#### EXTRACTED ENTRIES

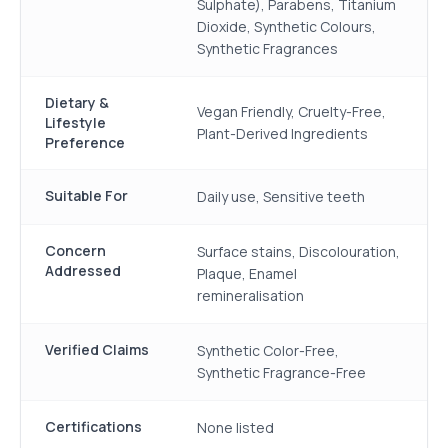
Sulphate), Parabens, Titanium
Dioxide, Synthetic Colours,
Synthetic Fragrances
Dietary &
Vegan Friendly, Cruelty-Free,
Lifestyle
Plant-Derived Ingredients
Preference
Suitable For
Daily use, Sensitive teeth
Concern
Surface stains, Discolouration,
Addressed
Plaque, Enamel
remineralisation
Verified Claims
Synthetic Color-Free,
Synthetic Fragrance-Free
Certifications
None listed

########
#### EXTRACTED ENTRIES

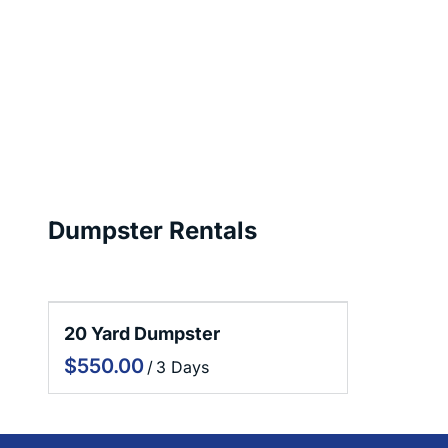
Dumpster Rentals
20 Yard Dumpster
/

########

Beginning with the line holding "remineralisation" and ending with the line holding "None listed", write out the stretch of material above exactly; add no further lines.

EXERCISE RESPONSE
remineralisation
Verified Claims
Synthetic Color-Free,
Synthetic Fragrance-Free
Certifications
None listed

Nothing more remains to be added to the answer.